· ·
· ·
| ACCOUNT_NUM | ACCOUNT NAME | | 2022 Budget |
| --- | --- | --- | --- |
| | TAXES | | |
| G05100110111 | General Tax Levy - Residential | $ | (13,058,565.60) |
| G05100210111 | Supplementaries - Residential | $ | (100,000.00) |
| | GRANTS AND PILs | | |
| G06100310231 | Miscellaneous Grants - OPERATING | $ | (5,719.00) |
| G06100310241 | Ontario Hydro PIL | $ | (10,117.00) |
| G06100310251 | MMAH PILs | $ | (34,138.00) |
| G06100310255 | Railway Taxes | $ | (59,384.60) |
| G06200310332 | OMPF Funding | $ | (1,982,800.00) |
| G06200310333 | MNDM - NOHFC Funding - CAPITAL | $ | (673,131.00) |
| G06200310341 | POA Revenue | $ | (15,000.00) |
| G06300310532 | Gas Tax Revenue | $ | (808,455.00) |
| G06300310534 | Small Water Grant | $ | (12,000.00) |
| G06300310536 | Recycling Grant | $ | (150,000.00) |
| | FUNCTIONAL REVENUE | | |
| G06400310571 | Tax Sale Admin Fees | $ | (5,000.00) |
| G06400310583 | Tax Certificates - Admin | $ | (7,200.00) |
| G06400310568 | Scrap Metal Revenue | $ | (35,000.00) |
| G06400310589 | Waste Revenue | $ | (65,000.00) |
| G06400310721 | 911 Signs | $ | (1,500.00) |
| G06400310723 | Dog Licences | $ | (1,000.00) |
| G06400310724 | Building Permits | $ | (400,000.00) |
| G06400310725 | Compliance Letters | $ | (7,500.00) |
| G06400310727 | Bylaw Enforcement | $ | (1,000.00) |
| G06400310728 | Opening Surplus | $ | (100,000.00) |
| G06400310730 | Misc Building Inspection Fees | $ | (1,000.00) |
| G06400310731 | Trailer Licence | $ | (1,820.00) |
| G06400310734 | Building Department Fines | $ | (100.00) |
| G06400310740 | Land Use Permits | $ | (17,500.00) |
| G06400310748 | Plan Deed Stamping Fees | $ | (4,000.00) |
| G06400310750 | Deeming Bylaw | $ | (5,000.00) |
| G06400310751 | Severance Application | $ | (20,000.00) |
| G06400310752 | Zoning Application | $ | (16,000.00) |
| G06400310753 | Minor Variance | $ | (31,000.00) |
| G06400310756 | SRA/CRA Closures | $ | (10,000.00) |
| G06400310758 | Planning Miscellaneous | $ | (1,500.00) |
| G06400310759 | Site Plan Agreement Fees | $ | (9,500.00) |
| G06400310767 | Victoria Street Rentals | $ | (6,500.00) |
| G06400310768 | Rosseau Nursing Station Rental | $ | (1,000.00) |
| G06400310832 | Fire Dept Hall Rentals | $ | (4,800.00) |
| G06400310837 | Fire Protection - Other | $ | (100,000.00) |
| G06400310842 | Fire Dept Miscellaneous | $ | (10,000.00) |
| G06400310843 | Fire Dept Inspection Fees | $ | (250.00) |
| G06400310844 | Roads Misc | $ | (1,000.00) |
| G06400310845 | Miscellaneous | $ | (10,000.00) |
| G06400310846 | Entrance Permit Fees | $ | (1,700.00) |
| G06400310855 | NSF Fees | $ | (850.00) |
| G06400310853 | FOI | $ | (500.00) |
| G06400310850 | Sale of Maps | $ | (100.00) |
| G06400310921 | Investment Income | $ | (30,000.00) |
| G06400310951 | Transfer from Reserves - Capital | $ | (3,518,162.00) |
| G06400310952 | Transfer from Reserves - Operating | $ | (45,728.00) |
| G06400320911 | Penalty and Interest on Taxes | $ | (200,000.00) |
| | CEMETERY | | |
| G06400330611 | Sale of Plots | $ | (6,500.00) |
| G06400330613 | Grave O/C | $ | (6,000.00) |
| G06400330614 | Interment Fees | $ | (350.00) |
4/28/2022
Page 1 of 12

-- Work order --
For every line above with the word "Admin" in it, make a copy.

-- Result below --
| G06400310571 | Tax Sale Admin Fees | $ | (5,000.00) |
| G06400310583 | Tax Certificates - Admin | $ | (7,200.00) |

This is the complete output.